Construction is considered an ‘attractive’ career prospect by 56% of the 2,000 young people (aged 18-29) who participated in the survey.
They were asked “How attractive or unattractive do you consider a career in the construction sector?”; 24% said “very attractive” and 32% said “somewhat attractive”. Only 16% considered it unattractive or very unattractive.
However, when given a list of careers and asked which one they would like to have (asked for the top two), only 9% said “skilled trade, eg plumber, carpenter, mason, electrician”. Among the students in the sample, only 4% had any interest in a construction trade.
Students were also more likely to view construction as an unattractive career prospect compared to those who already worked. Of the 129 unemployed young people who responded to the survey, 35% considered that a career in construction is “very attractive”.
“Engineer” was among the top two most desired careers by 12% of the survey panel, putting it second only to medical and health professionals (favored by 13%). However, it is unclear whether respondents contemplated a career as a construction engineer rather than software or space travel.

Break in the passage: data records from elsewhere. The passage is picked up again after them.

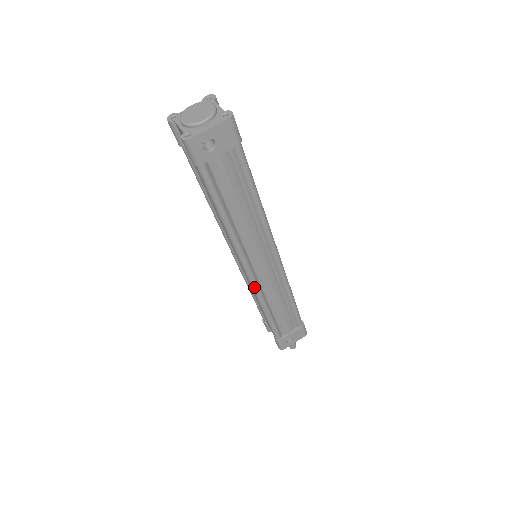
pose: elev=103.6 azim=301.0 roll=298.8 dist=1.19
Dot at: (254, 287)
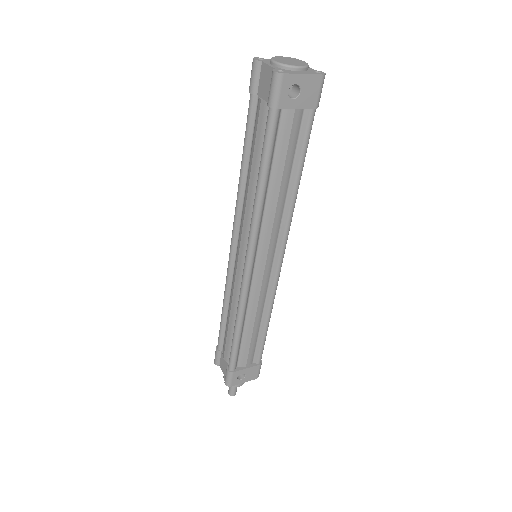
Dot at: (245, 287)
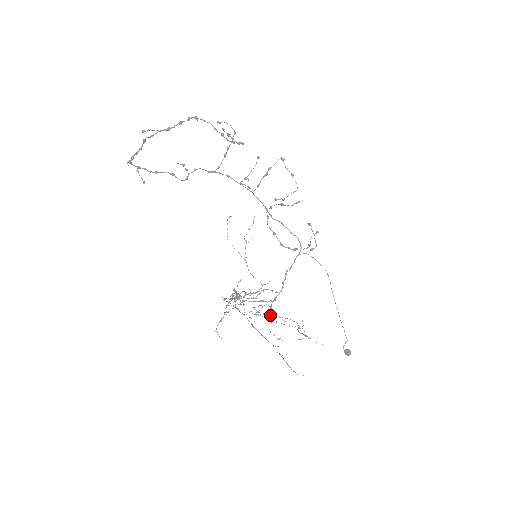
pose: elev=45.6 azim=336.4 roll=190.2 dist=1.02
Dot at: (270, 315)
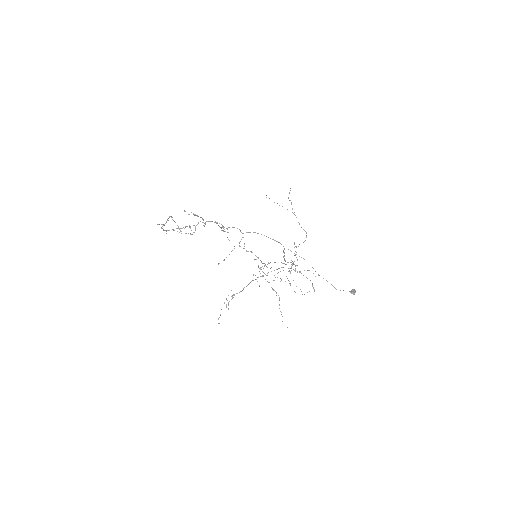
Dot at: occluded
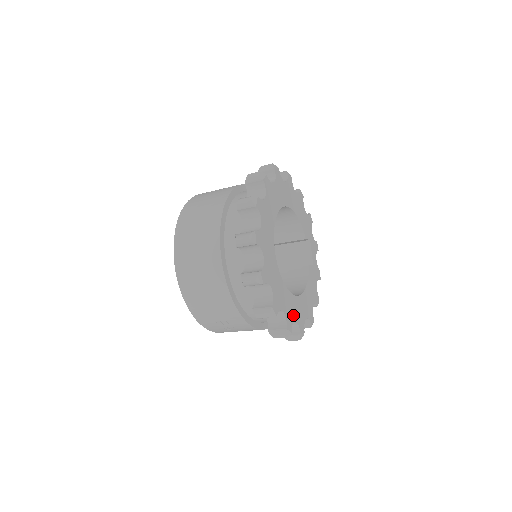
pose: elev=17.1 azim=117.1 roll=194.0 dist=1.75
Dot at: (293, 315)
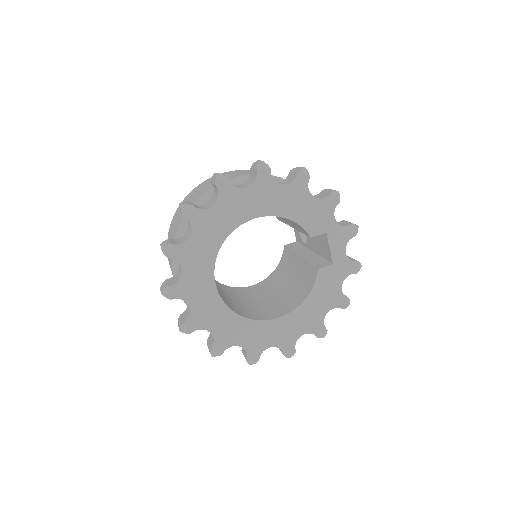
Dot at: (265, 342)
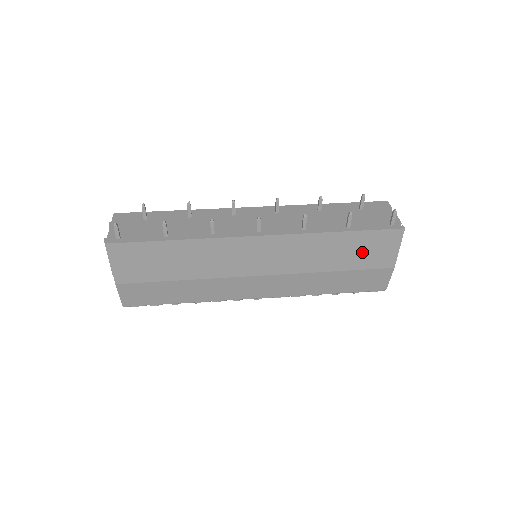
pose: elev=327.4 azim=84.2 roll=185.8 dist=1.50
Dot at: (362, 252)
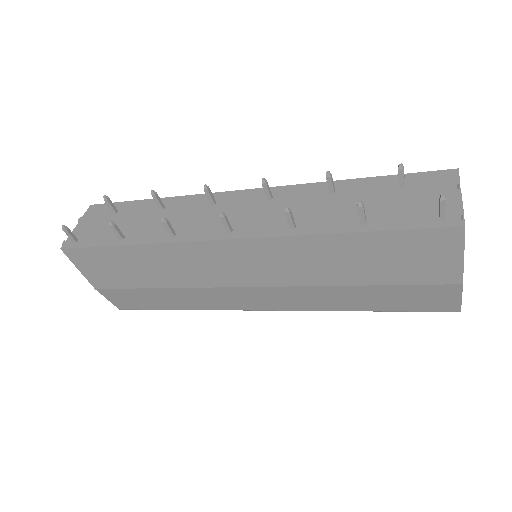
Dot at: (395, 261)
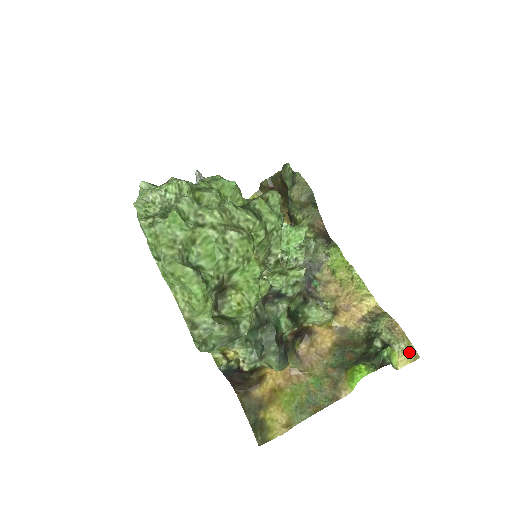
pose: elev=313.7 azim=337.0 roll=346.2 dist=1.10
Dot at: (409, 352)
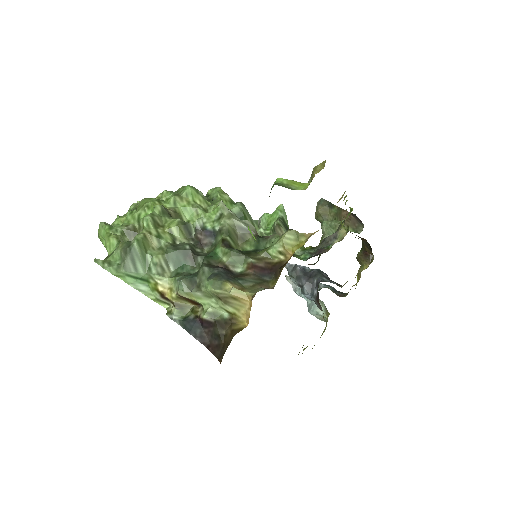
Dot at: (318, 169)
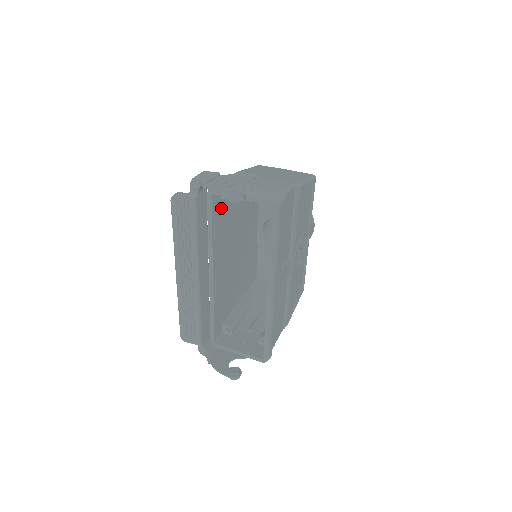
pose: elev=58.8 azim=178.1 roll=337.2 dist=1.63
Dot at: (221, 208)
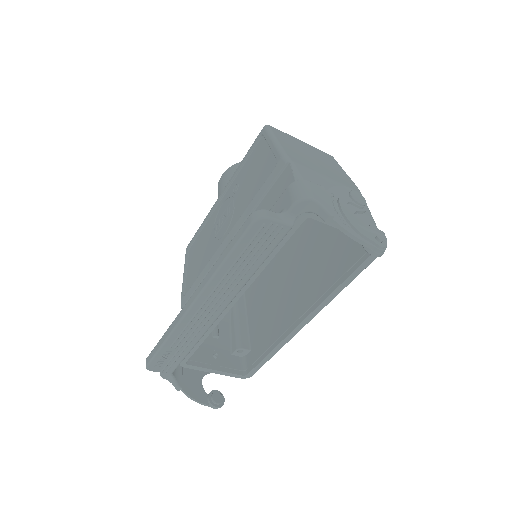
Dot at: occluded
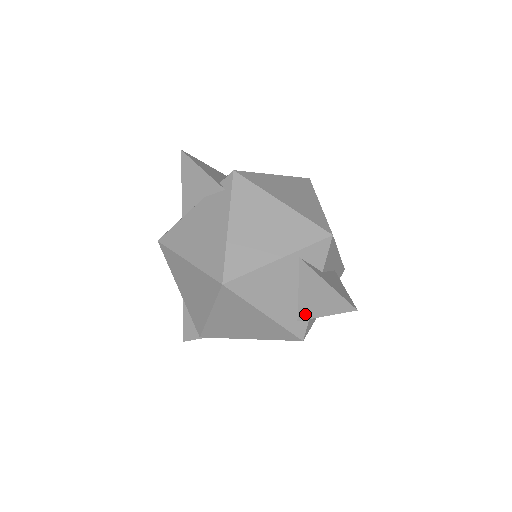
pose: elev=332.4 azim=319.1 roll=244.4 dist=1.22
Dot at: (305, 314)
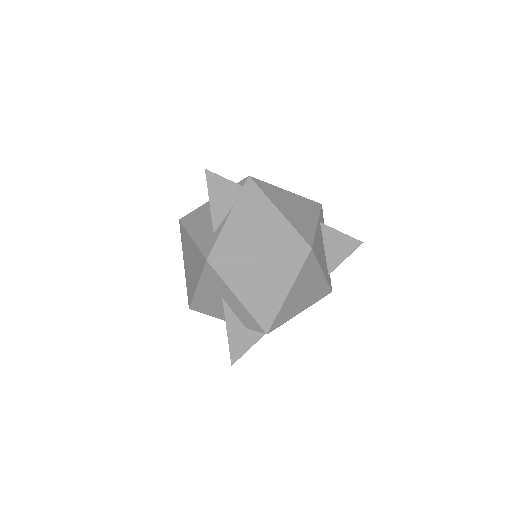
Dot at: (332, 266)
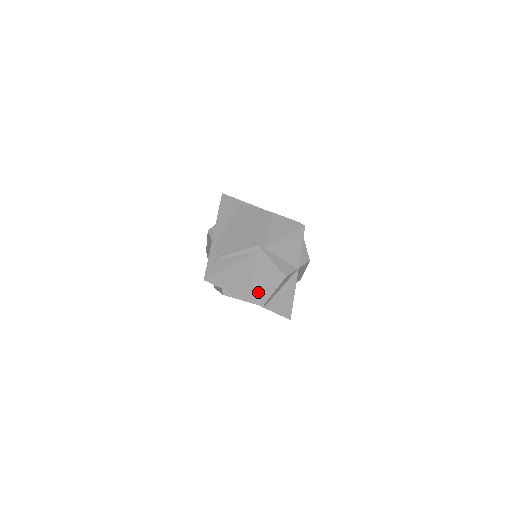
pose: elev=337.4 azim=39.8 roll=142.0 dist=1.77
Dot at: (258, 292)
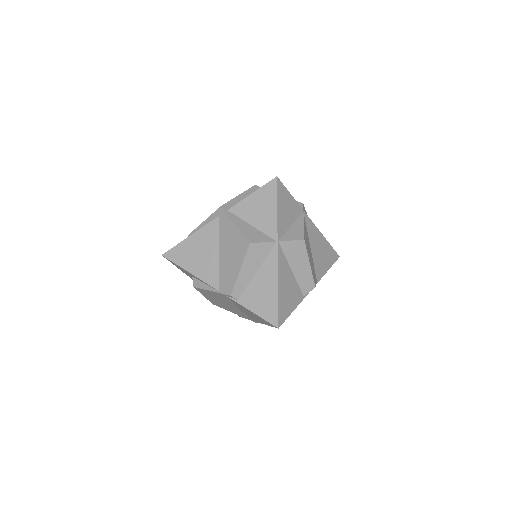
Dot at: (225, 274)
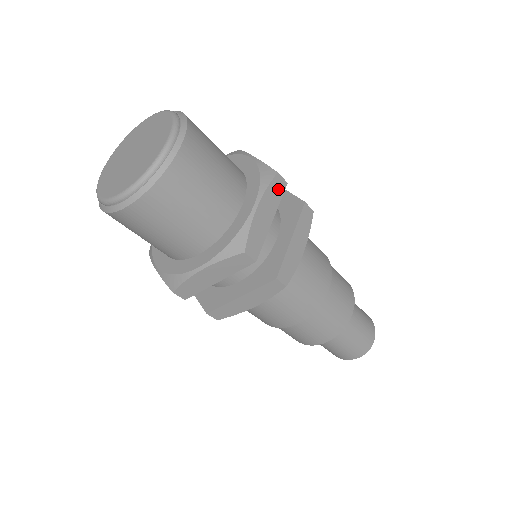
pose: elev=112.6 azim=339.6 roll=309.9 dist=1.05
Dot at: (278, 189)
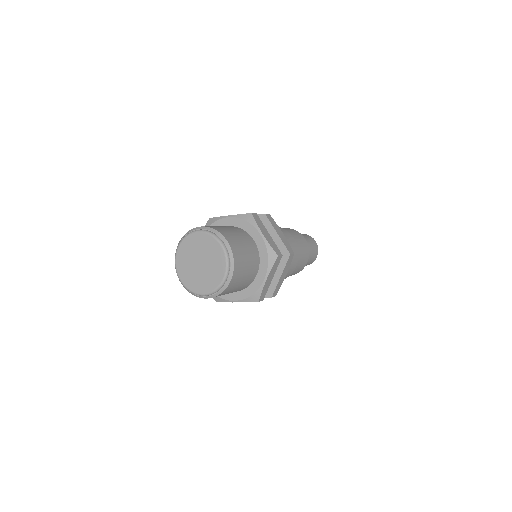
Dot at: (258, 220)
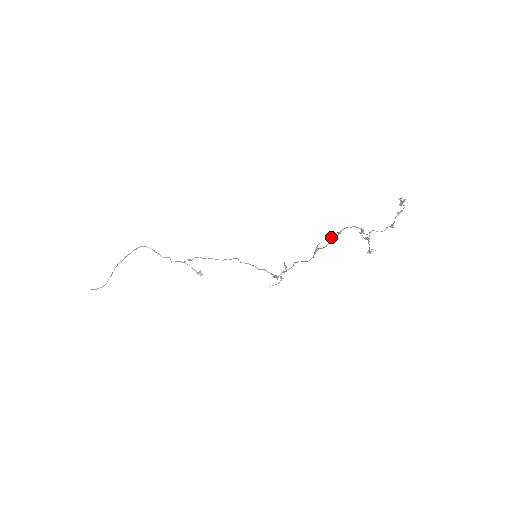
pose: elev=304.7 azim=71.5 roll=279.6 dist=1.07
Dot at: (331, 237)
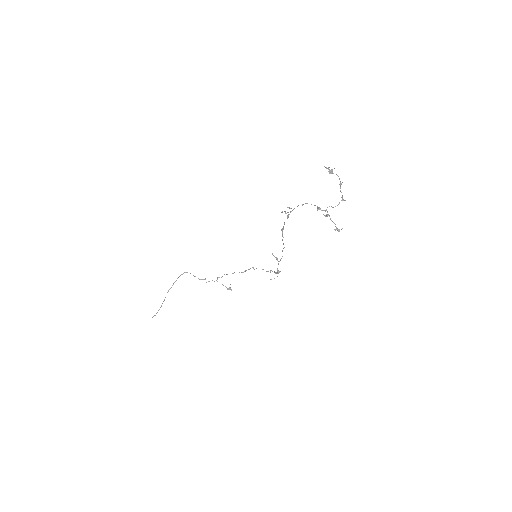
Dot at: occluded
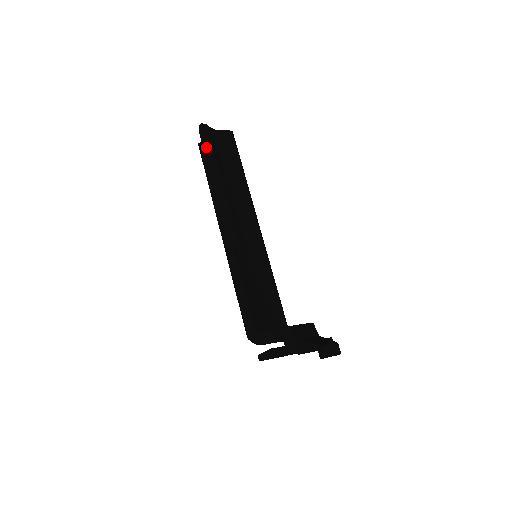
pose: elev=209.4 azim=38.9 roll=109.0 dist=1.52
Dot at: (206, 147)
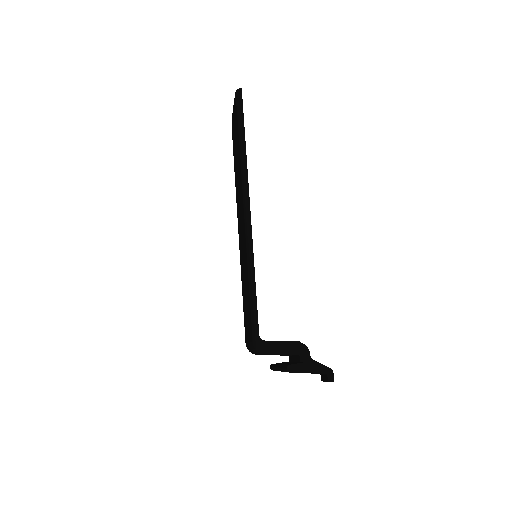
Dot at: (243, 116)
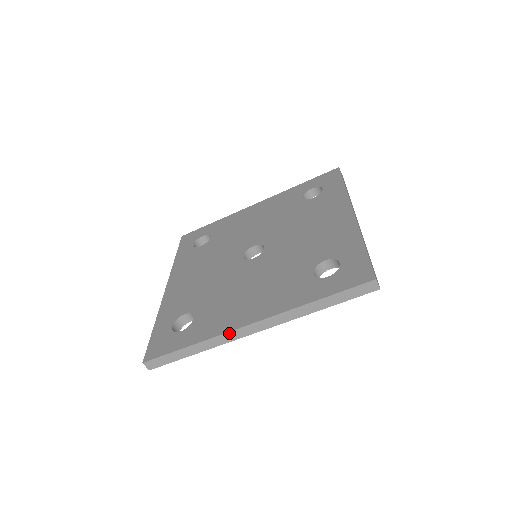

Only 8% of respondents had an architect in their top two roles. Finance, social media influencer, designer, and educator scored higher than the construction trades.
Among those who dislike construction, the top reasons given were that it is dirty and manual (52%), dangerous (37%), sexist (33%) and boring (22%).
Among those who like the idea of construction, the top reasons given were that it is “an industry going through massive change” (35%), love architecture (32%), want a hands-on job (32%) and they want to “create a better physical world” (31%). 31% of construction fans also appreciated the fact that there are many paths to a well-paying, college-educated career.
Given the lack of previous data with which to compare, the results are clearly inconclusive. However, the poll’s sponsor, NBS, drew its own conclusions, apparently on the basis that construction has generally struggled in the past to attract Britain’s best and brightest young talent. “The survey indicates a clear cultural shift in attitudes among younger generations, helped in part by the growing number of digital opportunities available and the extensive media attention surrounding the use of industry-leading technology in the sector, dispelling the myth that construction is a dead end. career,” he declared.
Russell Haworth, chief executive of the NBS (formerly the National Building Specification), said: “It is clear that perceptions around construction are changing. Young people now realize that it is not the boring, dangerous and dirty work that mislabeled for years by professional educators and advisers. It’s great to see such an increase in interest after a few years of lean recruiting.”